[Set task]
Copy the listing below line for line, changing nothing.

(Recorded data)
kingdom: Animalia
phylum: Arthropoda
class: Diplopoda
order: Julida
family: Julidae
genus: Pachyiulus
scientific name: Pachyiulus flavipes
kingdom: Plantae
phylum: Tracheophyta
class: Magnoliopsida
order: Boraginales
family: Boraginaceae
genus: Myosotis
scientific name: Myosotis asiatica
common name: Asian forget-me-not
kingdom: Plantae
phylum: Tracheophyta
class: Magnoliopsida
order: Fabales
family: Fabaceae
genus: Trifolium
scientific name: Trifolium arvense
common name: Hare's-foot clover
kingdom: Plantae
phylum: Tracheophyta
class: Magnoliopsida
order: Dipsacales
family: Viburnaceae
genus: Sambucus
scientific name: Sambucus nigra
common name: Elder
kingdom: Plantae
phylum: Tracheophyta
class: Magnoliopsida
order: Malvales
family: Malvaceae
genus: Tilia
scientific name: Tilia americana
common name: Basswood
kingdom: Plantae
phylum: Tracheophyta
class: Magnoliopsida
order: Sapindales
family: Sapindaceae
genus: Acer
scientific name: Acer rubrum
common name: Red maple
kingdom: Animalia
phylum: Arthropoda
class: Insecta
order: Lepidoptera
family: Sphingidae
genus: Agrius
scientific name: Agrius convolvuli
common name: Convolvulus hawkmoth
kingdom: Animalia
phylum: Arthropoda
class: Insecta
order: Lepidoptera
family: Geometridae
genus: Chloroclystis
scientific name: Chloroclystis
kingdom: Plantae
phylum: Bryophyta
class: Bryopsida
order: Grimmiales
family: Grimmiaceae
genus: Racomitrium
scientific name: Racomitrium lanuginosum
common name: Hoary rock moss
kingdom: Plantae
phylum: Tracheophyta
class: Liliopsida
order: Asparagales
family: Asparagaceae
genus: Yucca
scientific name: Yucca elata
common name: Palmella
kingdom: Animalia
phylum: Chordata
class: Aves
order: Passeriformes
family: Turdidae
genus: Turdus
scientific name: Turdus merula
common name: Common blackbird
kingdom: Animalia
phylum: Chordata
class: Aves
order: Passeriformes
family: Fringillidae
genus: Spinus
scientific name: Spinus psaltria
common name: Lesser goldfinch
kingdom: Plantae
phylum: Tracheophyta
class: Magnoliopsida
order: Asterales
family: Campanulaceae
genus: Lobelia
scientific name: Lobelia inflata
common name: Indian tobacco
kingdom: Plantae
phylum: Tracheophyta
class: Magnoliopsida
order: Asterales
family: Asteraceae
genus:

[Expected output]
kingdom: Animalia
phylum: Arthropoda
class: Diplopoda
order: Julida
family: Julidae
genus: Pachyiulus
scientific name: Pachyiulus flavipes
kingdom: Plantae
phylum: Tracheophyta
class: Magnoliopsida
order: Boraginales
family: Boraginaceae
genus: Myosotis
scientific name: Myosotis asiatica
common name: Asian forget-me-not
kingdom: Plantae
phylum: Tracheophyta
class: Magnoliopsida
order: Fabales
family: Fabaceae
genus: Trifolium
scientific name: Trifolium arvense
common name: Hare's-foot clover
kingdom: Plantae
phylum: Tracheophyta
class: Magnoliopsida
order: Dipsacales
family: Viburnaceae
genus: Sambucus
scientific name: Sambucus nigra
common name: Elder
kingdom: Plantae
phylum: Tracheophyta
class: Magnoliopsida
order: Malvales
family: Malvaceae
genus: Tilia
scientific name: Tilia americana
common name: Basswood
kingdom: Plantae
phylum: Tracheophyta
class: Magnoliopsida
order: Sapindales
family: Sapindaceae
genus: Acer
scientific name: Acer rubrum
common name: Red maple
kingdom: Animalia
phylum: Arthropoda
class: Insecta
order: Lepidoptera
family: Sphingidae
genus: Agrius
scientific name: Agrius convolvuli
common name: Convolvulus hawkmoth
kingdom: Animalia
phylum: Arthropoda
class: Insecta
order: Lepidoptera
family: Geometridae
genus: Chloroclystis
scientific name: Chloroclystis
kingdom: Plantae
phylum: Bryophyta
class: Bryopsida
order: Grimmiales
family: Grimmiaceae
genus: Racomitrium
scientific name: Racomitrium lanuginosum
common name: Hoary rock moss
kingdom: Plantae
phylum: Tracheophyta
class: Liliopsida
order: Asparagales
family: Asparagaceae
genus: Yucca
scientific name: Yucca elata
common name: Palmella
kingdom: Animalia
phylum: Chordata
class: Aves
order: Passeriformes
family: Turdidae
genus: Turdus
scientific name: Turdus merula
common name: Common blackbird
kingdom: Animalia
phylum: Chordata
class: Aves
order: Passeriformes
family: Fringillidae
genus: Spinus
scientific name: Spinus psaltria
common name: Lesser goldfinch
kingdom: Plantae
phylum: Tracheophyta
class: Magnoliopsida
order: Asterales
family: Campanulaceae
genus: Lobelia
scientific name: Lobelia inflata
common name: Indian tobacco
kingdom: Plantae
phylum: Tracheophyta
class: Magnoliopsida
order: Asterales
family: Asteraceae
genus:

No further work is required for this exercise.